September 5th, 2010

Dr. Behooving's quick bike wash

Youtube is a veritable Mount Everest of clips showing people cleaning their bikes. Alas, they're all bollocks. That was, until this morning, when I uploaded this clip outlining what I hope in time will come to be known as The Behooving Method. It's quick enough that you'll want to do it after each messy ride.
Click to view

If John Boy had been into mountainbikes

Some time ago I was riding what I now call my pub bike—a 15 year old yellow cro-mo trailblazer that nobody would steal—along a bush trail. It was an undulating section, one most mountain bike riders would attack at full speed, in their peer group pressurized conveys, as they do, with their camel backs and anodized Chris King hub and the likes. Me, I was taking it smooth, telling myself I was John Boy Walton with apples in the back for my mammy to bake into pie. Just moments before passing a snake, and thus forgetting this equally remarkable sight, I passed a laid back cat on a roadster with rattling steel fenders, who smiled a board smile from his beard as he passed me.
I really should move to the edge of some urban bushland and commute through it each day to work.
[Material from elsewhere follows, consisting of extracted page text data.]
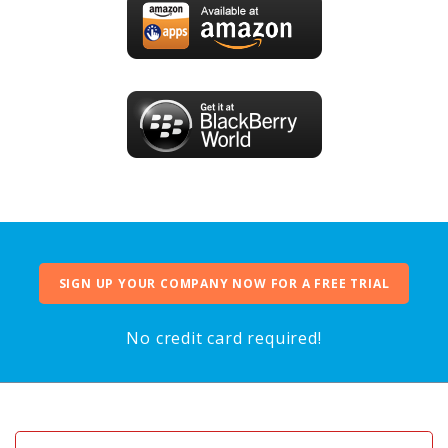
SIGN UP YOUR COMPANY NOW FOR A FREE TRIAL
No credit card required!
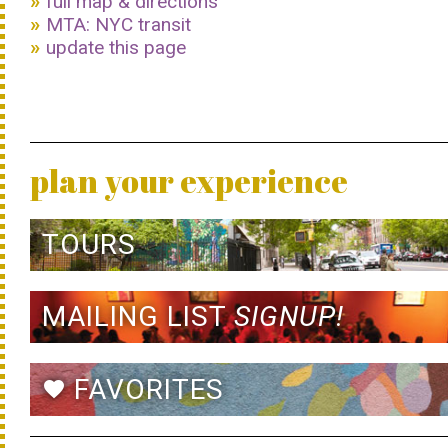
full map & directions
MTA: NYC transit
update this page
plan your experience
TOURS
MAILING LIST
SIGNUP!
FAVORITES
favorite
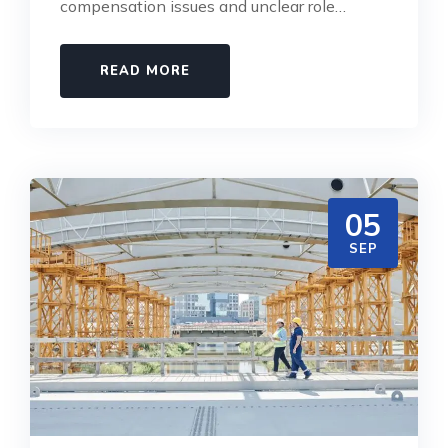
compensation issues and unclear role…
READ MORE
05
SEP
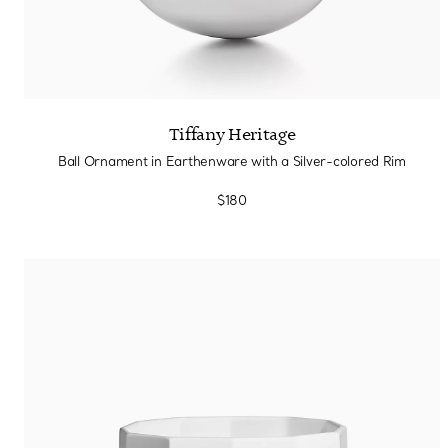
Tiffany Heritage
Ball Ornament in Earthenware with a Silver-colored Rim
$180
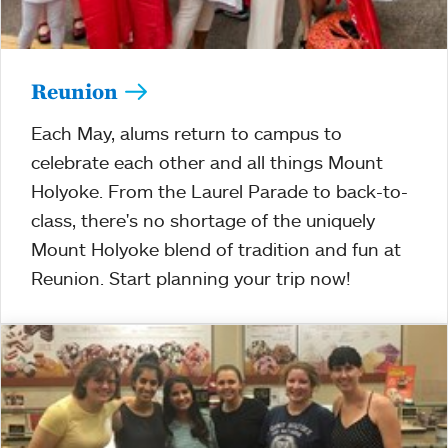
Reunion
Each May, alums return to campus to
celebrate each other and all things Mount
Holyoke. From the Laurel Parade to back-to-
class, there's no shortage of the uniquely
Mount Holyoke blend of tradition and fun at
Reunion. Start planning your trip now!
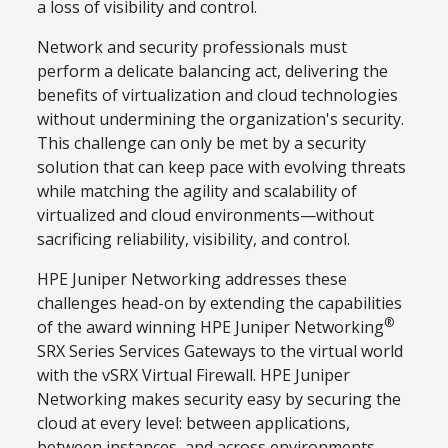
a loss of visibility and control.
Network and security professionals must
perform a delicate balancing act, delivering the
benefits of virtualization and cloud technologies
without undermining the organization's security.
This challenge can only be met by a security
solution that can keep pace with evolving threats
while matching the agility and scalability of
virtualized and cloud environments—without
sacrificing reliability, visibility, and control.
HPE Juniper Networking addresses these
challenges head-on by extending the capabilities
®
of the award winning HPE Juniper Networking
SRX Series Services Gateways to the virtual world
with the vSRX Virtual Firewall. HPE Juniper
Networking makes security easy by securing the
cloud at every level: between applications,
between instances, and across environments.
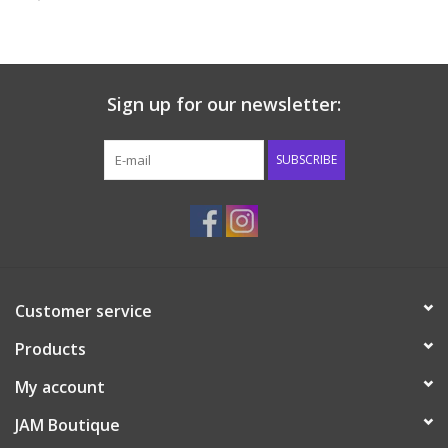
Baby & Toddler
Boy
Sign up for our newsletter:
Girls
SUBSCRIBE
Junior / Tween
GOAT USA
Customer service
Accessories
Products
Shoes
My account
JAM Boutique
Tiger Spirit Wear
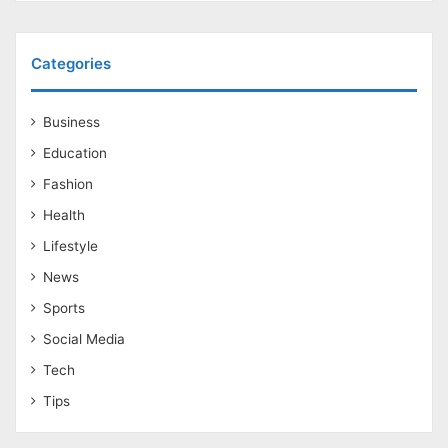
Categories
Business
Education
Fashion
Health
Lifestyle
News
Sports
Social Media
Tech
Tips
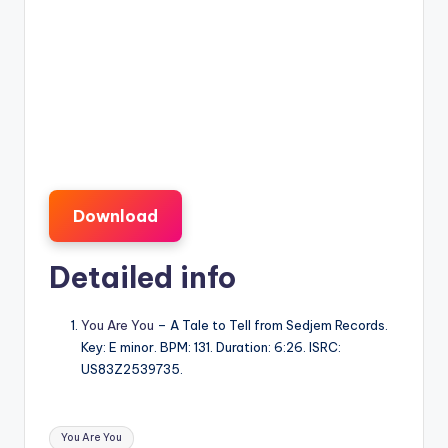
Download
Detailed info
You Are You
– A Tale to Tell from Sedjem Records.
Key: E minor. BPM: 131. Duration: 6:26. ISRC:
US83Z2539735.
Tags:
You Are You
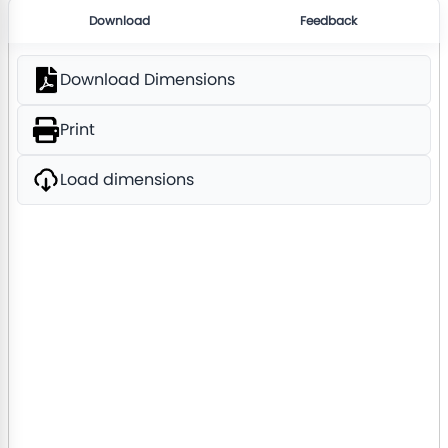
Download
Feedback
Download Dimensions
Print
Load dimensions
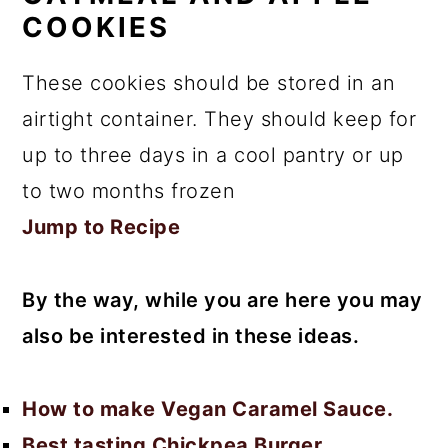
COOKIES
These cookies should be stored in an
airtight container. They should keep for
up to three days in a cool pantry or up
to two months frozen
Jump to Recipe
By the way, while you are here you may
also be interested in these ideas.
How to make Vegan Caramel Sauce.
Best tasting Chickpea Burger.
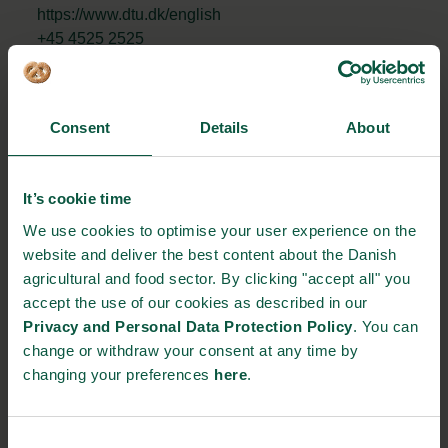
https://www.dtu.dk/english
+45 4525 2525
STRONGHOLDS
Consent
Details
About
It’s cookie time
Gastronomy
Sustainability
Quality
We use cookies to optimise your user experience on the
website and deliver the best content about the Danish
agricultural and food sector. By clicking "accept all" you
accept the use of our cookies as described in our
Organic
Collaboration
Health
Privacy and Personal Data Protection Policy
. You can
change or withdraw your consent at any time by
changing your preferences
here
.
Innovative Technology
Seafood
Climate
Consent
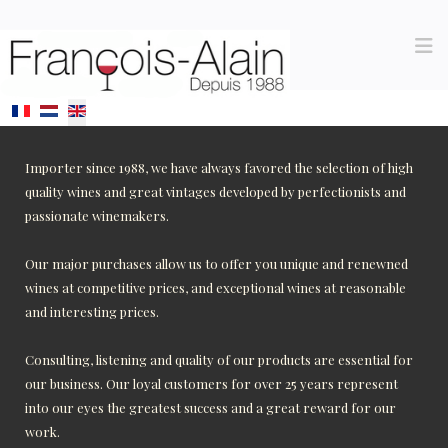
Select your language
Importer since 1988, we have always favored the selection of high
quality wines and great vintages developed by perfectionists and
passionate winemakers.
Our major purchases allow us to offer you unique and renewned
wines at competitive prices, and exceptional wines at reasonable
and interesting prices.
Consulting, listening and quality of our products are essential for
our business. Our loyal customers for over 25 years represent
into our eyes the greatest success and a great reward for our
work.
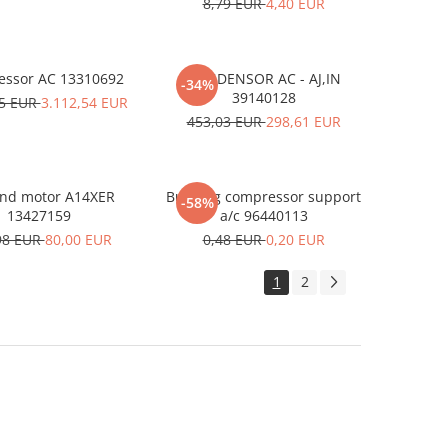
8,79 EUR
4,40 EUR
ssor AC 13310692
CONDENSOR AC - AJ,IN
-34%
39140128
15 EUR
3.112,54 EUR
453,03 EUR
298,61 EUR
and motor A14XER
Bushing compressor support
-58%
13427159
a/c 96440113
98 EUR
80,00 EUR
0,48 EUR
0,20 EUR
1
2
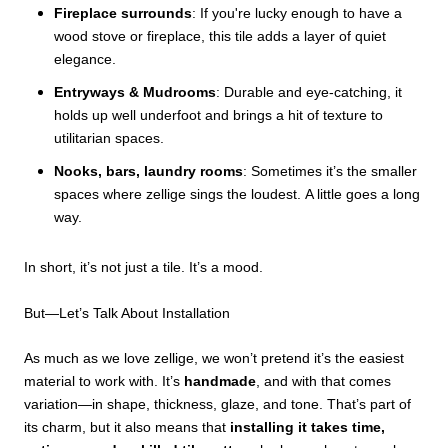
Fireplace surrounds
: If you're lucky enough to have a
wood stove or fireplace, this tile adds a layer of quiet
elegance.
Entryways & Mudrooms
: Durable and eye-catching, it
holds up well underfoot and brings a hit of texture to
utilitarian spaces.
Nooks, bars, laundry rooms
: Sometimes it’s the smaller
spaces where zellige sings the loudest.
A little goes a long
way.
In short, it’s not just a tile. It’s a mood.
But—Let’s Talk About Installation
As much as we love zellige, we won’t pretend it’s the easiest
material to work with. It’s
handmade
, and with that comes
variation—in shape, thickness, glaze, and tone. That’s part of
its charm, but it also means that
installing it takes time,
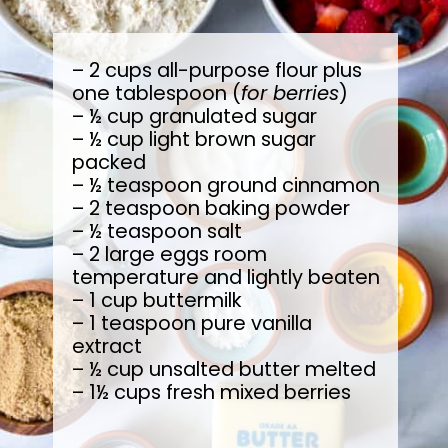
– 2 cups all-purpose flour plus
one tablespoon (
for berries
)
– ½ cup granulated sugar
– ½ cup light brown sugar
packed
– ½ teaspoon ground cinnamon
– 2 teaspoon baking powder
– ½ teaspoon salt
– 2 large eggs room
temperature and lightly beaten
– 1 cup buttermilk
– 1 teaspoon pure vanilla
extract
– ½ cup unsalted butter melted
– 1½ cups fresh mixed berries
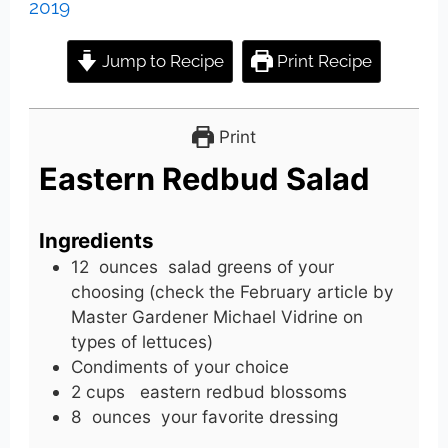
2019
Jump to Recipe
Print Recipe
Print
Eastern Redbud Salad
Ingredients
12
ounces
salad greens of your
choosing (check the February article by
Master Gardener Michael Vidrine on
types of lettuces)
Condiments of your choice
2
cups
eastern redbud blossoms
8
ounces
your favorite dressing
I could pretend I'm a hunter. For now though I'm thinking of designing a bike for mountain bike riders like me, who go a bit slower and daydream. I'm seeing the lug work and fenders of Rivendell's Bombadil, the angles of Pashley's Guv'nor, maybe some of the Italian panache of Signo's Green Man, and certainly big Surly Pugsley style tires, ala the Moots Snow Bike pictured above. 

What else to name such a bike, but John Boy, of course! I remember John Boy was exuberant, in the manner of Jeff Jones pictured mid air there, meaning John Boy the bike would have to cope with hard landings. Yet John Boy was dutiful, like the charming young Gusto with his luggage tray for helping old ladies with shopping. John Boy the bike should stand against all me generations. So much to consider!